Gather, from the data below, each line in which the word "нюху" occurs.

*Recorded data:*
━━━

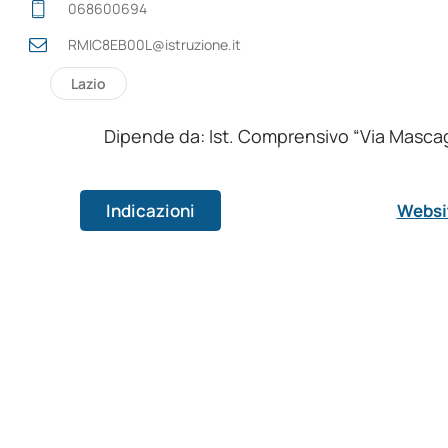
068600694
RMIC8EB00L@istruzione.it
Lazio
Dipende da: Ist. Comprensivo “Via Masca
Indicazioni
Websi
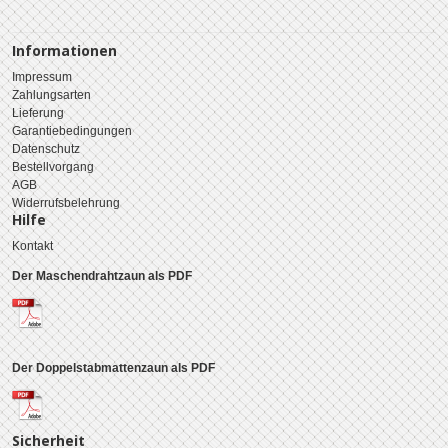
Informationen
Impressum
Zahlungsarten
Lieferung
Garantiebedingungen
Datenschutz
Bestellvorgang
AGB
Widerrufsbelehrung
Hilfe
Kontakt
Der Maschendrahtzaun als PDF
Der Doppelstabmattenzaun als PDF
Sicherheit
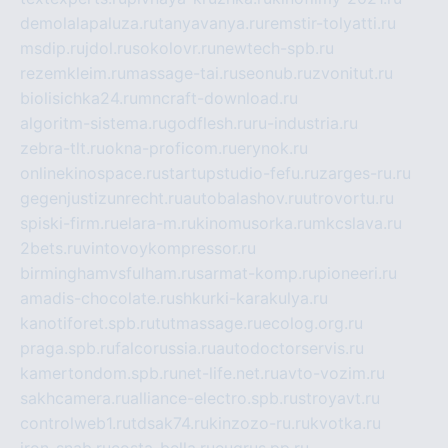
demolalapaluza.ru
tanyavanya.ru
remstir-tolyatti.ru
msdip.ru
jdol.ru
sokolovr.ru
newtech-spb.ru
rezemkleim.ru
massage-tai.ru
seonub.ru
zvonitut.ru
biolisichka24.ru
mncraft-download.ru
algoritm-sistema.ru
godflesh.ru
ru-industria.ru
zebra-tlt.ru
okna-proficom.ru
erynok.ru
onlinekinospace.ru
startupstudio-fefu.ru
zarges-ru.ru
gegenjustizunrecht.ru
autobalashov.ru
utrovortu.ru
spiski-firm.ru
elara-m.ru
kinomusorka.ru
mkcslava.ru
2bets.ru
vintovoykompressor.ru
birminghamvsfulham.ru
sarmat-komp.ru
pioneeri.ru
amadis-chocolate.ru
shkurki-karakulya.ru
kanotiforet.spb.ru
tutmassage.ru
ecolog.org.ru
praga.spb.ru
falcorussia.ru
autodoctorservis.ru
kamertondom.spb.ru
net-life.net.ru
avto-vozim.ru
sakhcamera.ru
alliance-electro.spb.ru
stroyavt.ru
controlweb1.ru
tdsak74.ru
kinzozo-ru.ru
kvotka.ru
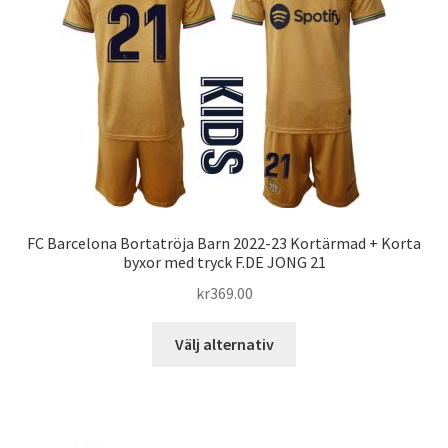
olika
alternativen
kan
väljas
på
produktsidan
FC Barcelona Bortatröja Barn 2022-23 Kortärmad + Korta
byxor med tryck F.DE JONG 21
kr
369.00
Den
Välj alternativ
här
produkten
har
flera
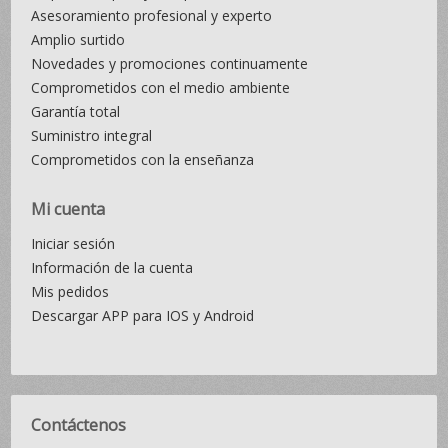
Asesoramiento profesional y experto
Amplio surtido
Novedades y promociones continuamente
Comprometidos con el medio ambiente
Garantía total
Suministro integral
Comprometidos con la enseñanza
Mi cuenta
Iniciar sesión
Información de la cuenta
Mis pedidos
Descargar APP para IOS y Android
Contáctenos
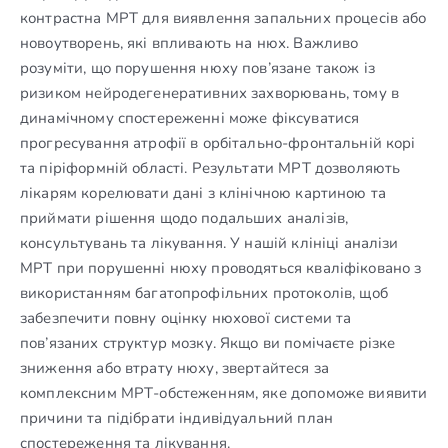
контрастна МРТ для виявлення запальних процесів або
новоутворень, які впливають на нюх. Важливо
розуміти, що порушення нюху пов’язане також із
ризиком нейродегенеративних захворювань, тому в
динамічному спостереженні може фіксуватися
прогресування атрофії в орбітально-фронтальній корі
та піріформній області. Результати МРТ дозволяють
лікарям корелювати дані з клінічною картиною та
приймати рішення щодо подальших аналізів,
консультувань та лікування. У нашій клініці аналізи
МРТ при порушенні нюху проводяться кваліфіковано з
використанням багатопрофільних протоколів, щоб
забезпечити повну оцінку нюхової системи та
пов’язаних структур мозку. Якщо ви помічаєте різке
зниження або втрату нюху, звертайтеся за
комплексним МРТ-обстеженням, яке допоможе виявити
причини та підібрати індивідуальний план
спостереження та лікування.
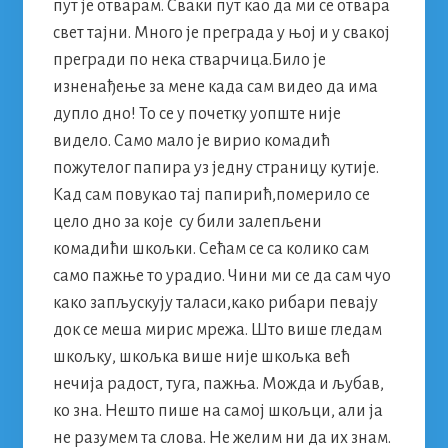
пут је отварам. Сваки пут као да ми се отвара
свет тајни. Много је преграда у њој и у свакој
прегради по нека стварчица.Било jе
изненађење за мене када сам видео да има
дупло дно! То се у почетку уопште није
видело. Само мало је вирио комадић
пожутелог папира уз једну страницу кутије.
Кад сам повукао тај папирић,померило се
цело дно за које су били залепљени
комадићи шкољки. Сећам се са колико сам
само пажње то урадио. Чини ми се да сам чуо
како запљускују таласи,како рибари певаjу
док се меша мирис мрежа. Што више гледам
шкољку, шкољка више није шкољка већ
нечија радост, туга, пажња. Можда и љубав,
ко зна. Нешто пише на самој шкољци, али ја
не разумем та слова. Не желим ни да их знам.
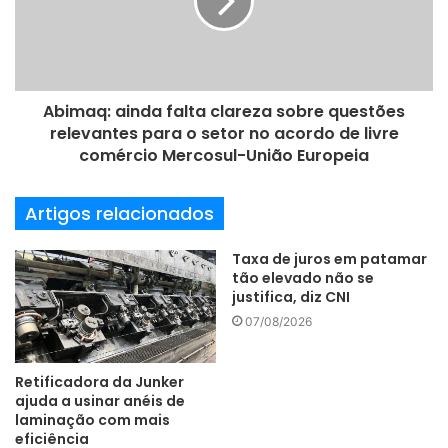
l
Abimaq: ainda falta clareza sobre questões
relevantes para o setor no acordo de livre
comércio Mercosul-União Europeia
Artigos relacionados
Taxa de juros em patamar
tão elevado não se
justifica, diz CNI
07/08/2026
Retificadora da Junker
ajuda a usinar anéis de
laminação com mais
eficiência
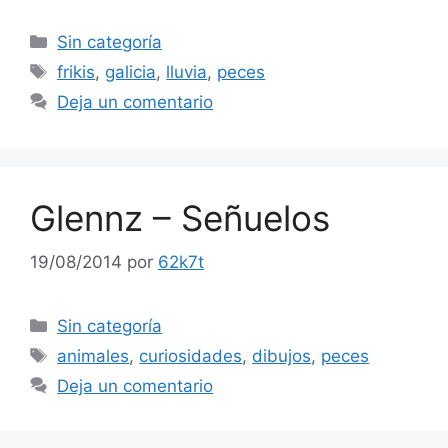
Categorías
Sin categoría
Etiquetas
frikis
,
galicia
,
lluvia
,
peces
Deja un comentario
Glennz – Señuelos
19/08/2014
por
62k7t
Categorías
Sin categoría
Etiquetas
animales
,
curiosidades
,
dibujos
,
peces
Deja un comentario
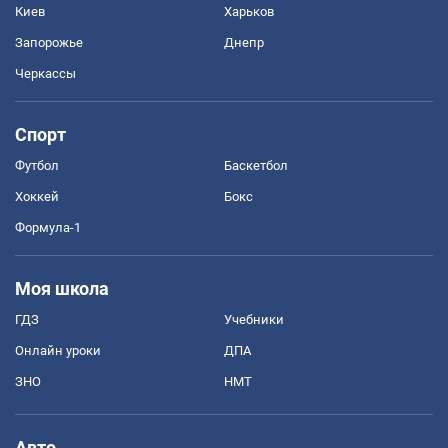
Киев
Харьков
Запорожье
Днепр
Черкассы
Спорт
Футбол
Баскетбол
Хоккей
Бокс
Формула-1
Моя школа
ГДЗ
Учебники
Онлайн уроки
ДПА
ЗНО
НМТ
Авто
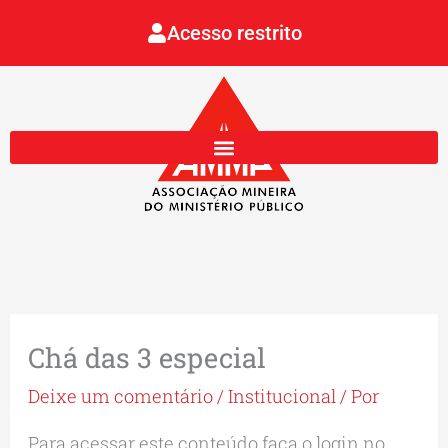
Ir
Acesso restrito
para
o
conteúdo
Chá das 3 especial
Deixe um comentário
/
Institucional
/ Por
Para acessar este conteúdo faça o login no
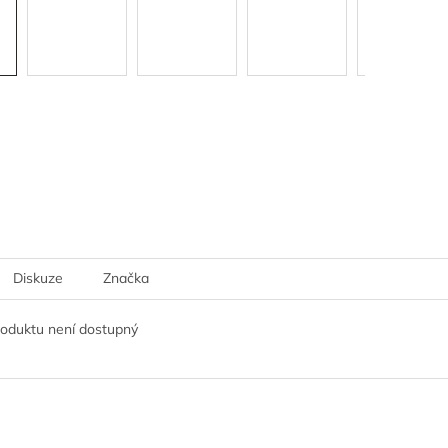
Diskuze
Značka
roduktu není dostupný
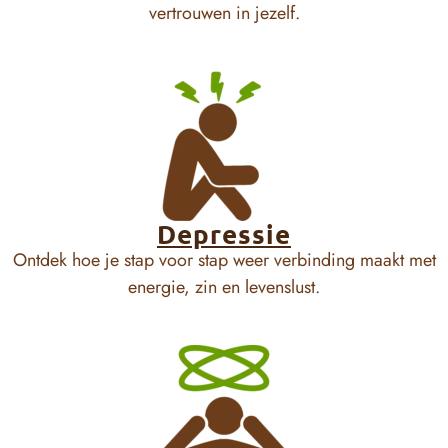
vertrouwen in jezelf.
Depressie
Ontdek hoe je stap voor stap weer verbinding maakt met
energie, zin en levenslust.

━━━

*Answer to this exercise:*
розуміти, що порушення нюху пов’язане також із
МРТ при порушенні нюху проводяться кваліфіковано з
зниження або втрату нюху, звертайтеся за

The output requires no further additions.